The second spectrum to calculate entropy similarity for. The first column is m/z, and the second column is intensity.

ms2_tolerance_in_dafloat, optional

The MS2 tolerance in Da. Defaults to 0.02. If this is set to a negative value, ms2_tolerance_in_ppm will be used instead.

ms2_tolerance_in_ppmfloat, optional

The MS2 tolerance in ppm.

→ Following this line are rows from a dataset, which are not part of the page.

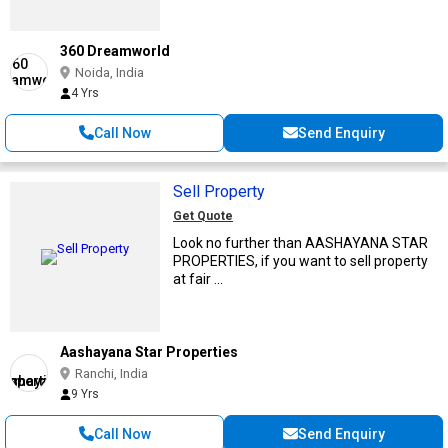
360 Dreamworld
Noida, India
4 Yrs
Call Now
Send Enquiry
Sell Property
Get Quote
Look no further than AASHAYANA STAR
PROPERTIES, if you want to sell property
at fair ...
Aashayana Star Properties
Ranchi, India
9 Yrs
Call Now
Send Enquiry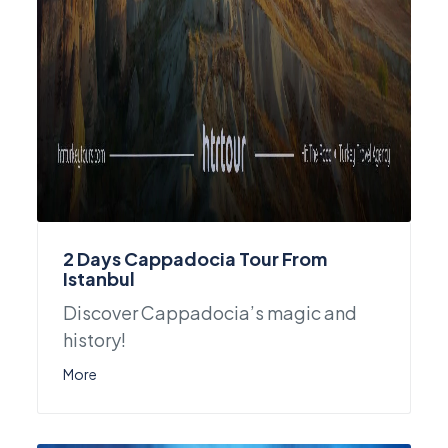
2 Days Cappadocia Tour From
Istanbul
Discover Cappadocia’s magic and
history!
More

Defaults to -1. If this is set to a negative value, ms2_tolerance_in_da will be used instead.

Note: Either ms2_tolerance_in_da or ms2_tolerance_in_ppm must be positive. If both ms2_tolerance_in_da and ms2_tolerance_in_ppm are positive, ms2_tolerance_in_ppm will be used.

clean_spectrabool, optional

Whether to clean the spectra before calculating entropy similarity. Defaults to True. Only set this to False if the spectra have been preprocessed by the `clean_spectrum()` function! Otherwise, the results will be incorrect. If the spectra are already cleaned, set this to False to save time.

**kwargsoptional

The arguments and keyword arguments to pass to function clean_spectrum().

_

Returns:

float: The entropy similarity between the two spectra.

ms_entropy.calculate_unweighted_entropy_similarity(peaks_a, peaks_b, ms2_tolerance_in_da: float = 0.02, ms2_tolerance_in_ppm: float = -1, clean_spectra: bool = True, **kwargs)[source]

Calculate the unweighted entropy similarity between two spectra.

The formula for unweighted entropy similarity is as follows:

\[\begin{split}Similarity = \frac{1}{2} \sum_{i,j} \begin{cases} 0 & \text{ if } mz_{A,i} \neq mz_{B,j} \\ f(I_{A,i}+I_{B,j}) - f(I_{A,i}) - f(I_{B,j}) & \text{ if } mz_{A,i} = mz_{B,j} \end{cases}\end{split}\]

\[\text{ where } f(x) = x \log_2(x) \text{ and } \sum_{i} I_{A,i} = \sum_{j} I_{B,j} = 1\]

Parameters:

peaks_anp.ndarray in shape (n_peaks, 2), np.float32 or list[list[float, float]]

The first spectrum to calculate unweighted entropy similarity for. The first column is m/z, and the second column is intensity.

peaks_bnp.ndarray in shape (n_peaks, 2), np.float32 or list[list[float, float]]

The second spectrum to calculate unweighted entropy similarity for. The first column is m/z, and the second column is intensity.

ms2_tolerance_in_dafloat, optional

The MS2 tolerance in Da. Defaults to 0.02. If this is set to a negative value, ms2_tolerance_in_ppm will be used instead.

ms2_tolerance_in_ppmfloat, optional

The MS2 tolerance in ppm. Defaults to -1. If this is set to a negative value, ms2_tolerance_in_da will be used instead.

Note: Either ms2_tolerance_in_da or ms2_tolerance_in_ppm must be positive. If both ms2_tolerance_in_da and ms2_tolerance_in_ppm are positive, ms2_tolerance_in_ppm will be used.

clean_spectrabool, optional

Whether to clean the spectra before calculating unweighted entropy similarity. Defaults to True. Only set this to False if the spectra have been preprocessed by the clean_spectrum() function! Otherwise, the results will be incorrect. If the spectra are already cleaned, set this to False to save time. If the spectra are in the list format, always set this to True or an error will be raised.

**kwargsoptional

The arguments and keyword arguments to pass to function clean_spectrum().

_

Returns:

float: The unweighted entropy similarity between the two spectra.

ms_entropy.apply_weight_to_intensity(peaks: ndarray) → ndarray[source]

Apply a weight to the intensity of a spectrum based on spectral entropy based on the method described in:

Li, Y., Kind, T., Folz, J. et al. Spectral entropy outperforms MS/MS dot product similarity for small-molecule compound identification. Nat Methods 18, 1524-1531 (2021). https://doi.org/10.1038/s41592-021-01331-z.

Parameters:

peaksnp.ndarray in shape (n_peaks, 2), np.float32

The spectrum to apply weight to. The first column is m/z, and the second column is intensity. The peaks need to be pre-cleaned.

_

Returns:

np.ndarray in shape (n_peaks, 2), np.float32: The spectrum with weight applied. The first column is m/z, and the second column is intensity. The peaks will be a copy of the input peaks.